Living so close to Louisville, Kentucky, I’ve been growing fond of bourbon and figured if scotch and bourbon were anything alike I would find some brand that I enjoyed. I had never really tasted scotch before and went into the day a little afraid I would betray my alleged Scottish roots and not even like scotch. I learned a lot in the small groups, but at the tasting, ta-da! I found several brands of scotch quite palatable and know for my personal taste, the less smoky flavor the better.

Here’s what else I learned:

Great group of friends who met for the weekend
 in a central location!
1.     Drink what you like – self-explanatory.

2.     Like those with whom you drink – makes sense.
3.     With scotch, adding water is not diluting, but rather dousing the  burn to  detect notes, flavors and finishes.

4.     Scotch isn’t just for drinking. Chef Paul created a stunning menu that utilized scotch as a key ingredient in everything from the salad dressing to the dessert.

Chef Paul presents the haggis
5.    Haggis isn’t as bad as it sounds – especially with an Oban chaser. Since the import and sale of sheep’s lungs was banned in the U.S. – sheep’s heart, liver and tongue are used instead. The original ban was instated to protect the U.S. from scrapie a close relative of bovine spongiform encephalopathy or mad cow disease. The traditional haggis recipe calls for sheep’s liver, heart and lungs, to be spiced, stuffed and cooked. Cayenne, nutmeg, salt and pepper enhance the flavor of the ground oatmeal and organ meat. All ingredients are placed in an inside-out sheep’s stomach and boiled, served still in the stomach. Like I said, it doesn’t sound like the most appetizing, but it is tasty – especially with a chaser of scotch.
6.     Women are the past, present and future of the industry. From the invention of the distilling process to the current state of affairs in the scotch industry, women have been highly involved. It is widely believed that women began distilling fermented beverages. Later during prohibition in the United States, women made the best bootleggers. It was inappropriate for a male police officer to frisk or pat-down a woman – so they could easily hide weapons or booze under their skirts.

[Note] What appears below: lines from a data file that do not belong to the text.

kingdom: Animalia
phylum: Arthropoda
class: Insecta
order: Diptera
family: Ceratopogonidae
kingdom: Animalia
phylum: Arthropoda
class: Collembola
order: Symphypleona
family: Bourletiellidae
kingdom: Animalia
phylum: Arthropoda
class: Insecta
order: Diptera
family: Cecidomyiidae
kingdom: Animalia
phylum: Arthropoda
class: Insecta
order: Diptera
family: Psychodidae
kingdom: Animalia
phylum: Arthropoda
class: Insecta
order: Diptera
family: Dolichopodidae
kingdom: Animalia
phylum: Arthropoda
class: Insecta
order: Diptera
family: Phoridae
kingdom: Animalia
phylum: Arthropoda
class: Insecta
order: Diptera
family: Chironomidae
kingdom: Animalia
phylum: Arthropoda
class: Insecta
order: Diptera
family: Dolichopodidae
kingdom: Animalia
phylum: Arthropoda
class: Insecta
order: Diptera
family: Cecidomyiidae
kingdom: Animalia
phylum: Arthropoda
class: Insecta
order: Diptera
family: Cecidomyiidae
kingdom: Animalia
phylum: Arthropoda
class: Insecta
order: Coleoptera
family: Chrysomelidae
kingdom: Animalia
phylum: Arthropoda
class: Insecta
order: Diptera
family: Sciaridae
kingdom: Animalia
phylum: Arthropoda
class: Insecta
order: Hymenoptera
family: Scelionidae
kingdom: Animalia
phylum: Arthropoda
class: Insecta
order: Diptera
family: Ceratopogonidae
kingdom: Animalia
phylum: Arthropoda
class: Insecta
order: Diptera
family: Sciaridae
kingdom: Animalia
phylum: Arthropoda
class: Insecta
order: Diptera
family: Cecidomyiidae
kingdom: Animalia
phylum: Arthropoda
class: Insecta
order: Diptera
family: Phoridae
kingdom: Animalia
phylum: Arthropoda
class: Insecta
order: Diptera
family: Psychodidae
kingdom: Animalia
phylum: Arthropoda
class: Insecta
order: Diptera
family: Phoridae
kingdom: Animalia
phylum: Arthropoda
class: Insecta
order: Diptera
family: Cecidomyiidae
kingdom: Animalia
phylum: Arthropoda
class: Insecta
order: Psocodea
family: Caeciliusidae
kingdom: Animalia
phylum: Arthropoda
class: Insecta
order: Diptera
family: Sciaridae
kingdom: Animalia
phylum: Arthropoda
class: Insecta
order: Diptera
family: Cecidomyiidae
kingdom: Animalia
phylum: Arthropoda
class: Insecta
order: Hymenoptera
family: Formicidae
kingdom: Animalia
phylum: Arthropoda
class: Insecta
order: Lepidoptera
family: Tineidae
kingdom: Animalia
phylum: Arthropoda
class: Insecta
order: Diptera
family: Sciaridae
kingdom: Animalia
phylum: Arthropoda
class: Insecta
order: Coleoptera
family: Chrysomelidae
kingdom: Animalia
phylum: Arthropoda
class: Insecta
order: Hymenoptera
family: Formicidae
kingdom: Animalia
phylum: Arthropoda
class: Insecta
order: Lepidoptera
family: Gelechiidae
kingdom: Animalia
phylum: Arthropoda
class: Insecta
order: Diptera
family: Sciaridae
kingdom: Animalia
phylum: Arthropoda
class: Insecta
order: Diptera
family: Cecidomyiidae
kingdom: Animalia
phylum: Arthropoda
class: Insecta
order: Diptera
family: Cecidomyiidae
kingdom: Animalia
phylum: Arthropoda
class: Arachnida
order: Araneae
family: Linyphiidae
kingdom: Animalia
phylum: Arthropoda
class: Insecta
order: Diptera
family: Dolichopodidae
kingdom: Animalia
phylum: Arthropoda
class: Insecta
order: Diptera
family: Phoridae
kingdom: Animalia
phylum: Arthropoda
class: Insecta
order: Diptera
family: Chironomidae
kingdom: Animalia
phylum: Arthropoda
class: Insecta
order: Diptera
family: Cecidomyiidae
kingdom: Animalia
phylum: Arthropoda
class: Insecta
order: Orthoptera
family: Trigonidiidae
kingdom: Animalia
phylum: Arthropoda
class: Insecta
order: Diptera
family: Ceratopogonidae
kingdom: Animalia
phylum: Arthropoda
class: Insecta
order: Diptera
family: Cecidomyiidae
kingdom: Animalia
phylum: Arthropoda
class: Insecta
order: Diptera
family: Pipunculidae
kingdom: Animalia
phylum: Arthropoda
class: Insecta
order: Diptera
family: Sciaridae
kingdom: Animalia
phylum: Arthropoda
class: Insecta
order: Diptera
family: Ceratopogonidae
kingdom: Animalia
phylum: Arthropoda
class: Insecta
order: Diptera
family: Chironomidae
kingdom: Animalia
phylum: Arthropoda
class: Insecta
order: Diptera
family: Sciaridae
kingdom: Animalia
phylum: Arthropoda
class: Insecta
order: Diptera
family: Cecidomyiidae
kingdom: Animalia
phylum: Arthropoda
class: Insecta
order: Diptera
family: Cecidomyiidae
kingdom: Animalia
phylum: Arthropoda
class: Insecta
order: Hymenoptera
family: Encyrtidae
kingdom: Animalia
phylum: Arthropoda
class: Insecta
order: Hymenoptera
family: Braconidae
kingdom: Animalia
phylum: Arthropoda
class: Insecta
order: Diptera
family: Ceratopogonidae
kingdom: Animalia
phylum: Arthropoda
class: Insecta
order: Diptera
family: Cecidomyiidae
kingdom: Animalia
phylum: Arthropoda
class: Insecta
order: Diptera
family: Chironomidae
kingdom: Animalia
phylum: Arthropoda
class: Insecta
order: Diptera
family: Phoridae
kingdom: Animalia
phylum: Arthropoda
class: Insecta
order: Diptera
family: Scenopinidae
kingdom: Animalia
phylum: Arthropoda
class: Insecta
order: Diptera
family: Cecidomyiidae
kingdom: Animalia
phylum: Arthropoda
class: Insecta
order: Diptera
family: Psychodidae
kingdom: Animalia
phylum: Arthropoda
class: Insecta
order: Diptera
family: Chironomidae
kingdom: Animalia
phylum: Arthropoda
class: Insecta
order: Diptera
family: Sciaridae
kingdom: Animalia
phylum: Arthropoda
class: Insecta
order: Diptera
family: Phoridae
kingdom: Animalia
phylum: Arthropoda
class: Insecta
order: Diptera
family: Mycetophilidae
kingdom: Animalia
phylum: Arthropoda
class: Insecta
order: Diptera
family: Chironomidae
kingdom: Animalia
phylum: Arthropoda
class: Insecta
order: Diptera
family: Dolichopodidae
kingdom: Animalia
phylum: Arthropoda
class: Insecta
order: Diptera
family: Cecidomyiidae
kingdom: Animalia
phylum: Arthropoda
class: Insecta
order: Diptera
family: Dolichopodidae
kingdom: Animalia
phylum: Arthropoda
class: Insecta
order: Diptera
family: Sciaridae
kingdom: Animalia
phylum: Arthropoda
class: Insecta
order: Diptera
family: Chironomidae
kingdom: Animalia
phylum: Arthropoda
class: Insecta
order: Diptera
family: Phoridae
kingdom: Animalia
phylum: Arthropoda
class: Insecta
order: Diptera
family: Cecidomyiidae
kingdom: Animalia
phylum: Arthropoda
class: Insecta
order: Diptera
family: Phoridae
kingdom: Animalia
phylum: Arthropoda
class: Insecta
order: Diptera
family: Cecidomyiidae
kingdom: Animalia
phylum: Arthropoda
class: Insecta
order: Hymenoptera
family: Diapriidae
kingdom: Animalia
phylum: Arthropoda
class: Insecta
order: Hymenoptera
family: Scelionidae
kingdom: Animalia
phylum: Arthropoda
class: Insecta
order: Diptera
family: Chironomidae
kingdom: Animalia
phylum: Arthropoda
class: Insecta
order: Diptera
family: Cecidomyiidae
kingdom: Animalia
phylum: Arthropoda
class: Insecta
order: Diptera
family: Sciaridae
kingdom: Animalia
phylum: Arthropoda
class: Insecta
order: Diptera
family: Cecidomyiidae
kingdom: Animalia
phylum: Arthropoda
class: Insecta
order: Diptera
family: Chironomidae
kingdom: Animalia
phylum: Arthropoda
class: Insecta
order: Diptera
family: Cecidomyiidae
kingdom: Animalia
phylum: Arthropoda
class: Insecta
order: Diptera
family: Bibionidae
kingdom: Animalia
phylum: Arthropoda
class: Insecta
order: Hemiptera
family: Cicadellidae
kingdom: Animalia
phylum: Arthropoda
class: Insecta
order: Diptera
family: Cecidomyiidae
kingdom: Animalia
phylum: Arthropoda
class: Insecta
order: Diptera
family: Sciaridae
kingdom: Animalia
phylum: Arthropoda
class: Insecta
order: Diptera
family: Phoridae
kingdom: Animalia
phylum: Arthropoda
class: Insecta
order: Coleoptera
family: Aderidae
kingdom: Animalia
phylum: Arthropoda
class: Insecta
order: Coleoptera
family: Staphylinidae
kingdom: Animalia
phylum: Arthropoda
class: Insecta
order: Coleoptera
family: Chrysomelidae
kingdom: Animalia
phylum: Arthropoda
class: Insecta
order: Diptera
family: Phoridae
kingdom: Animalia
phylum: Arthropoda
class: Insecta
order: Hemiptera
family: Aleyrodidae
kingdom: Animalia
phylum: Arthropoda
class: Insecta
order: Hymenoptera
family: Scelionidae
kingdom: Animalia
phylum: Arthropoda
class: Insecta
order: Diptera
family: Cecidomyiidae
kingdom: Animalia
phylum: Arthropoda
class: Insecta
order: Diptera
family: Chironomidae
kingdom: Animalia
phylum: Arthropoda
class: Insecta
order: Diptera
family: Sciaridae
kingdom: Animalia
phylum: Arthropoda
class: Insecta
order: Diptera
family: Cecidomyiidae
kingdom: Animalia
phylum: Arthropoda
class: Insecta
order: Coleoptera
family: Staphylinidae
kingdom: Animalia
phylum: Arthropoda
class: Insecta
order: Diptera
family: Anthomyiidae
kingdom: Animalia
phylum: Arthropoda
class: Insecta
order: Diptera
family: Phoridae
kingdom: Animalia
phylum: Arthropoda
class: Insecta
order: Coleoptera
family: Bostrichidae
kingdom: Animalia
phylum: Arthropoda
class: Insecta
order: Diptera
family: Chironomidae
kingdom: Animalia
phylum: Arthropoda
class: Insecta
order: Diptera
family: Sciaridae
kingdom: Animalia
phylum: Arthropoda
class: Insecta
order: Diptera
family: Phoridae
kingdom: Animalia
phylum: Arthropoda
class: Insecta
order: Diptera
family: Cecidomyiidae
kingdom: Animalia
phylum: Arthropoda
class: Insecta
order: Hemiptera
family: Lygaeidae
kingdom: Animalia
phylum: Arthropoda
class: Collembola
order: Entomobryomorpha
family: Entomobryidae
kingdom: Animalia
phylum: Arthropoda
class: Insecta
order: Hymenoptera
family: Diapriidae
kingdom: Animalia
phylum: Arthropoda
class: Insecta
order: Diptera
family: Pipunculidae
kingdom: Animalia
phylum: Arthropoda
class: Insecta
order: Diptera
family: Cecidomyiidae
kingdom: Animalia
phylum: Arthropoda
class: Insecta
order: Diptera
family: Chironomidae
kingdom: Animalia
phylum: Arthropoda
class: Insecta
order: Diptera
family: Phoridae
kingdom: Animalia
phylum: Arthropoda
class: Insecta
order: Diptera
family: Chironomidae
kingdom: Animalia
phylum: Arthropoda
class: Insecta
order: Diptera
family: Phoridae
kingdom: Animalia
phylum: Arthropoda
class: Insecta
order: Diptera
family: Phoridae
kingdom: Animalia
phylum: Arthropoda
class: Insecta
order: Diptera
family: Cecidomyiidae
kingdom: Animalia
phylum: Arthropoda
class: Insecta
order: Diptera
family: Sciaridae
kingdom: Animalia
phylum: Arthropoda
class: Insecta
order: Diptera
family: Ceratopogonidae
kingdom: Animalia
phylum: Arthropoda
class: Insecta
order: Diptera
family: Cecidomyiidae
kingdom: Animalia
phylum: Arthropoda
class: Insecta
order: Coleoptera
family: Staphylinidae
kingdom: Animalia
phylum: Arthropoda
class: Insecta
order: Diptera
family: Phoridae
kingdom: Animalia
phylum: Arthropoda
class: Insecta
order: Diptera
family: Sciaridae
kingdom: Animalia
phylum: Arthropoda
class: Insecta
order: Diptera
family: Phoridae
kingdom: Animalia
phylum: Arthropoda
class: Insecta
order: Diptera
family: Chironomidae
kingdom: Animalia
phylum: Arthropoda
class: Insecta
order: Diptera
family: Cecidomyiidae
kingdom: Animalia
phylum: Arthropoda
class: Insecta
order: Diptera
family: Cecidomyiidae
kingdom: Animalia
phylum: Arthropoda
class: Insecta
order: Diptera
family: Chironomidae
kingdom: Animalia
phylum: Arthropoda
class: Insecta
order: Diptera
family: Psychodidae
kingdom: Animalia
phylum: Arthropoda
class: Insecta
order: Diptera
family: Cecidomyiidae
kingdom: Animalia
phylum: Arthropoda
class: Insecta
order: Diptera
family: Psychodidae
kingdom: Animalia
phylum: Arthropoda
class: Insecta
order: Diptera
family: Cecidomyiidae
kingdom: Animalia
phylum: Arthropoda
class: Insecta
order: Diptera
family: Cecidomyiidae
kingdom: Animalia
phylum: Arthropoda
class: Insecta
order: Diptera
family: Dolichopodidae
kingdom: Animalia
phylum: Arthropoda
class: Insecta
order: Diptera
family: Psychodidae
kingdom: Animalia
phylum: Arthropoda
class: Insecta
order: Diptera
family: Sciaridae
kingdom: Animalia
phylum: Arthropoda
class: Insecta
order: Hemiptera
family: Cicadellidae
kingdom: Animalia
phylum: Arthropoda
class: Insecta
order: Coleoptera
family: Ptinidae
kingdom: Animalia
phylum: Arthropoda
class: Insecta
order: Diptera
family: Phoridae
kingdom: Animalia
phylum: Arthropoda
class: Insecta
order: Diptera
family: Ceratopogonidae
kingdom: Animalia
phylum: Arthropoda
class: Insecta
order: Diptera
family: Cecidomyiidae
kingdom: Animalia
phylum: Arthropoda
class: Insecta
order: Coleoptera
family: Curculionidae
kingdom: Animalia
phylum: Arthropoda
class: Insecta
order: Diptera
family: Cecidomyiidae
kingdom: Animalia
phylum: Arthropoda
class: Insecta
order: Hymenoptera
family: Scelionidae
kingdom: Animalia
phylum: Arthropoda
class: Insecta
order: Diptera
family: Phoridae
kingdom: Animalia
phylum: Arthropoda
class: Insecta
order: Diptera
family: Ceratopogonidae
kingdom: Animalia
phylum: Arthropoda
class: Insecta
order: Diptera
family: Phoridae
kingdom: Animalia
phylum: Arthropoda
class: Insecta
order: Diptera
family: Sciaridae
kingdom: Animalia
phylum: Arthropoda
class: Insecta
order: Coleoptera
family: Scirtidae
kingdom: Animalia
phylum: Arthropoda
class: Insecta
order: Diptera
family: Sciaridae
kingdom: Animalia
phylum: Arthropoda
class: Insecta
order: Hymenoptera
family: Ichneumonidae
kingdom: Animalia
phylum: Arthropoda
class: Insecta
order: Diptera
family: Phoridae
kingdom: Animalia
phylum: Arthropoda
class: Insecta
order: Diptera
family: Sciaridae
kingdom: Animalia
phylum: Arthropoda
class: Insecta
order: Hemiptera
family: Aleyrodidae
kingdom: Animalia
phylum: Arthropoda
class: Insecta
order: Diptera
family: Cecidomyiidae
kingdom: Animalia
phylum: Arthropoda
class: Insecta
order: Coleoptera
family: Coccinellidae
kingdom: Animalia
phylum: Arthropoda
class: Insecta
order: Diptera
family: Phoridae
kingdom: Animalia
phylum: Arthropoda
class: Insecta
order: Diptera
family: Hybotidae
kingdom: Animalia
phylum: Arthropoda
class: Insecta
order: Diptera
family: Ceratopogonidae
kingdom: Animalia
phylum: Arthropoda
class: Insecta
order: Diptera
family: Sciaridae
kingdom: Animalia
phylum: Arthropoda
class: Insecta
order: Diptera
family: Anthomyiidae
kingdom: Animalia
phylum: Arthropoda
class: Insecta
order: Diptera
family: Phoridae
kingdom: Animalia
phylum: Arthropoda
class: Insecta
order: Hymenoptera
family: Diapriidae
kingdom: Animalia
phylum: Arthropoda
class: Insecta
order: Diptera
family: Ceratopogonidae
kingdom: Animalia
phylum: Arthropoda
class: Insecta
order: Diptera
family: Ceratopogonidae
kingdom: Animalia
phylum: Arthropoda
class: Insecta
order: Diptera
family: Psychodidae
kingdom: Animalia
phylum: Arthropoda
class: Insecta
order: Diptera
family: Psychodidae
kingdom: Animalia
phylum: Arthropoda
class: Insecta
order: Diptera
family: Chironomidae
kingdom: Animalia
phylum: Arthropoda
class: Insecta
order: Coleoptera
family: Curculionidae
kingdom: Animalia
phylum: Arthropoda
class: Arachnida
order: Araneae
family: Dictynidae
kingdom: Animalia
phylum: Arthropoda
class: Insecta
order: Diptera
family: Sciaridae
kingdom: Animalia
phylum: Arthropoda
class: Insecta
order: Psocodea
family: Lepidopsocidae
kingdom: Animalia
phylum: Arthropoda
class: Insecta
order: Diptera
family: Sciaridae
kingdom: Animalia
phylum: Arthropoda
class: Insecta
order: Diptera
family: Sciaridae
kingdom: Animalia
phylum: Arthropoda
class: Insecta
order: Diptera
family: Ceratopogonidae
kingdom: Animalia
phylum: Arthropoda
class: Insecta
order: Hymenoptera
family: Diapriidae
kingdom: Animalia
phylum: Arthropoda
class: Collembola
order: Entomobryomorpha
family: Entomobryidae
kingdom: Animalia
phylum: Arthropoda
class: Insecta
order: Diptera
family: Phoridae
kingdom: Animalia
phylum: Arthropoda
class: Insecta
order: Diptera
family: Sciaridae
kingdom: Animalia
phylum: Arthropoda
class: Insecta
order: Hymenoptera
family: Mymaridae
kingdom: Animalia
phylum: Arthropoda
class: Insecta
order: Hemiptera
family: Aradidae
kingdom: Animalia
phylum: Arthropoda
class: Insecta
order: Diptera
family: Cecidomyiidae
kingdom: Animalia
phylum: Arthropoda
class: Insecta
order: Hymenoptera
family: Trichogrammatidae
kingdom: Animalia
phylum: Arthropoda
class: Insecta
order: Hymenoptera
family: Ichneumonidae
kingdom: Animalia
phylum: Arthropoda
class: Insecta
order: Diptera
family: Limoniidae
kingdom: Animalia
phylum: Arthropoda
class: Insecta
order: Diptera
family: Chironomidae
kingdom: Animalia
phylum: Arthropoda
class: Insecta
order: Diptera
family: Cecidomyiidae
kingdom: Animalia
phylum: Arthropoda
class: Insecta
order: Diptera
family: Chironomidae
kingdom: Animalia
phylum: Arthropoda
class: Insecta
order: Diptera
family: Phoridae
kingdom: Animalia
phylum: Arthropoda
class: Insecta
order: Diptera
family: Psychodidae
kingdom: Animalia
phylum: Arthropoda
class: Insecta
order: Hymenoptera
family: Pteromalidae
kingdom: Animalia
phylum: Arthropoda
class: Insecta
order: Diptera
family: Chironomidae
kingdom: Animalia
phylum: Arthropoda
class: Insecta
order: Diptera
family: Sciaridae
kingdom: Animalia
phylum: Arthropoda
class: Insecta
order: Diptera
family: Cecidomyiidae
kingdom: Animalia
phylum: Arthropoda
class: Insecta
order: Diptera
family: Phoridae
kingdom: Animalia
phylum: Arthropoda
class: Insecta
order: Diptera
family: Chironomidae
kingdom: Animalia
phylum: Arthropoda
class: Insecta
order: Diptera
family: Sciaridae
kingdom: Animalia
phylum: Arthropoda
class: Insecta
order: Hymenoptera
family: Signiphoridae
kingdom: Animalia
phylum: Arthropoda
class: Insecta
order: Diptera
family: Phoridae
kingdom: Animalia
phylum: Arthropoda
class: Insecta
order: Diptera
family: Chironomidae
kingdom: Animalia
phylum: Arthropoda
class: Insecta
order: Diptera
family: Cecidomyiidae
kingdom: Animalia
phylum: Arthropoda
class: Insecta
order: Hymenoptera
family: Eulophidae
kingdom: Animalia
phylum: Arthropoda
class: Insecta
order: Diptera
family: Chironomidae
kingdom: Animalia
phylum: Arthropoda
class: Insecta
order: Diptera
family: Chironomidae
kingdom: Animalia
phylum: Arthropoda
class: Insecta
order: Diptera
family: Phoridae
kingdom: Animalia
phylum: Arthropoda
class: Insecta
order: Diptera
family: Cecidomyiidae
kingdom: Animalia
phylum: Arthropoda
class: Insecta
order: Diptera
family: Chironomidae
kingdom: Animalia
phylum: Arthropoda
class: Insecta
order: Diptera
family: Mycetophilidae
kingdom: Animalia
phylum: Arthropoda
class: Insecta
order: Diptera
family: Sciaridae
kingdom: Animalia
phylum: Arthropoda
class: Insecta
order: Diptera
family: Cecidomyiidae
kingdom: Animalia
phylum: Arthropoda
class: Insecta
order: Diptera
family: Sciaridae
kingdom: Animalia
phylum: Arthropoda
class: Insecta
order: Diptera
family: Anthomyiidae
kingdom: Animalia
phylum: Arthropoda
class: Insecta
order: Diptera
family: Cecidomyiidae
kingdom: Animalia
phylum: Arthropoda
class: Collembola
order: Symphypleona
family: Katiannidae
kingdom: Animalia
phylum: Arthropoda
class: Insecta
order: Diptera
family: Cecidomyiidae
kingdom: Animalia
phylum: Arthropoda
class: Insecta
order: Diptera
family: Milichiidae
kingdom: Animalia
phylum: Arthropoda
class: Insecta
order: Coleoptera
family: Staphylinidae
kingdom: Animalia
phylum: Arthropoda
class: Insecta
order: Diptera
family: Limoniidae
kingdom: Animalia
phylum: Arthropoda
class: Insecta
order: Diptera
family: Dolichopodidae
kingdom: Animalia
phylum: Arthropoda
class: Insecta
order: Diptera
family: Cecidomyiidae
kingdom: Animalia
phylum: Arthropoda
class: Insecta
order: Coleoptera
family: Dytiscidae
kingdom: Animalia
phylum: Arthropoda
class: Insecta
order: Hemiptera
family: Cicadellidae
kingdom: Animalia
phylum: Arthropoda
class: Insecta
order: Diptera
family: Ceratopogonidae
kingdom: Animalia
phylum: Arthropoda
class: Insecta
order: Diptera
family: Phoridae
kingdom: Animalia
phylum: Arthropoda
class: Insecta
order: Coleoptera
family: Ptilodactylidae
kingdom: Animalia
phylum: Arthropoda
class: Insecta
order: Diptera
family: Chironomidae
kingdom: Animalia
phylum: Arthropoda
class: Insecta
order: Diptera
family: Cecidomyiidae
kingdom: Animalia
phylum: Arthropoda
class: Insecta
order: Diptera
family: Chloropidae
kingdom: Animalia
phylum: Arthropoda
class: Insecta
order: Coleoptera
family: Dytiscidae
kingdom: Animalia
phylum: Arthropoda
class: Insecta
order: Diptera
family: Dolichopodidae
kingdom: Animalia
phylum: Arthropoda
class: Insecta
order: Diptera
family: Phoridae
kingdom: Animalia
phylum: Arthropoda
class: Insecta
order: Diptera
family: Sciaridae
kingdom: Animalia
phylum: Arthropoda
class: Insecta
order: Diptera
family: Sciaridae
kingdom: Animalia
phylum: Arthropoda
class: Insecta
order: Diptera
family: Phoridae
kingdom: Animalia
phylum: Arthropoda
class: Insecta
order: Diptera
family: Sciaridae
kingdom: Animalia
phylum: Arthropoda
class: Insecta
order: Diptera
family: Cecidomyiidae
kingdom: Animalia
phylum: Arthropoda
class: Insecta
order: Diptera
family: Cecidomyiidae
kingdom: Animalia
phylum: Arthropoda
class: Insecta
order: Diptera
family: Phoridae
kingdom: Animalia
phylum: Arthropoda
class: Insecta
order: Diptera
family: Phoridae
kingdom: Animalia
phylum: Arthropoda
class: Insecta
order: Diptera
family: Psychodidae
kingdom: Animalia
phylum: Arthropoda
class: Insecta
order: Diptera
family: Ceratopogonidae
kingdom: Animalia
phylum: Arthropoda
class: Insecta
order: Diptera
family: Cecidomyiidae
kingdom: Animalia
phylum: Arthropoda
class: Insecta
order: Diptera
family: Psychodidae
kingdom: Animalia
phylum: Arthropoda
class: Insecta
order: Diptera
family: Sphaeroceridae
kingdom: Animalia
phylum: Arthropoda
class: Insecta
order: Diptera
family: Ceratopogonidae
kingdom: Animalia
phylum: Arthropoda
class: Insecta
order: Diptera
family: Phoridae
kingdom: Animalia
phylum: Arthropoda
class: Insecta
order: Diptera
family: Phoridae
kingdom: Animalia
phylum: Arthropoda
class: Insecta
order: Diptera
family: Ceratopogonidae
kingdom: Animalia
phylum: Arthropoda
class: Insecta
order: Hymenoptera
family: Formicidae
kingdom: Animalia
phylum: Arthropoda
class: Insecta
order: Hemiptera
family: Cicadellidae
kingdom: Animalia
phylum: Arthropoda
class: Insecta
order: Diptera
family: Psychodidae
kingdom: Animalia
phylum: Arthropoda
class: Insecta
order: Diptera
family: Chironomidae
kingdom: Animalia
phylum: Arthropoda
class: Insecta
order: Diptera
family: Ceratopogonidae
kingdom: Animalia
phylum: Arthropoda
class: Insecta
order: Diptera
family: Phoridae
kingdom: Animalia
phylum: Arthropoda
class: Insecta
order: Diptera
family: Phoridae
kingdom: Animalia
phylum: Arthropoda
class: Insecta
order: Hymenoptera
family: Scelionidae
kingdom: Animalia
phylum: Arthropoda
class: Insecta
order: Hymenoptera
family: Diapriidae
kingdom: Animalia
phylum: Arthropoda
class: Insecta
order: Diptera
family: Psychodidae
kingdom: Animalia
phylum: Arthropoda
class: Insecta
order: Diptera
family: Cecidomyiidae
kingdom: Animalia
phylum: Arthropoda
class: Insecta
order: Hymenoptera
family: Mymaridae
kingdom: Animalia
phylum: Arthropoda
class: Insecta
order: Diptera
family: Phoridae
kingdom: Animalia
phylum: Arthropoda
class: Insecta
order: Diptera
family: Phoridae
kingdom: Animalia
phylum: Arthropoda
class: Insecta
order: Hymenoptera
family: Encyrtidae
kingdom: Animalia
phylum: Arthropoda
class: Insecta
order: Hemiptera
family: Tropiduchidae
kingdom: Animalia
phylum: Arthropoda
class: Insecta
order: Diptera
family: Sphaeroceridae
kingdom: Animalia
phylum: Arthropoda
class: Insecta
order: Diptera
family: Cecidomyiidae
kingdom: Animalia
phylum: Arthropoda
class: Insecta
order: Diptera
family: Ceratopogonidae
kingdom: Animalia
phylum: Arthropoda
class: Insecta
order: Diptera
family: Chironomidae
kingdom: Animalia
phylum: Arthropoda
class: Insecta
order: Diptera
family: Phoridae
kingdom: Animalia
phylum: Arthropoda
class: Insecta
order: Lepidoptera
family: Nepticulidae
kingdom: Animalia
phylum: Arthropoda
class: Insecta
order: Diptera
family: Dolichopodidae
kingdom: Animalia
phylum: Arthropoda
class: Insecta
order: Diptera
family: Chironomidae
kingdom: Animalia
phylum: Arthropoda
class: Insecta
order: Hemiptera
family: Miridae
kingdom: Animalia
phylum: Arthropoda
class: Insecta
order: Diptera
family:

Scotland saw their first female master blender, Rachel Barrie in 1995, though women had been working all along in the industry. From the beginning, they operated bottling lines, worked marketing and occasionally crashed through the glass ceiling to some of the other more male dominated roles. Sailing forth into the 21st century, women run two major whiskey companies and are comfortable at every level. They no longer are perceived as novelties because they are involved in so many aspects of the distilling process.
7.      Bag pipes rock. They just do.

8.       Finally, kilts are sexy. Yup, I must be Scottish after all.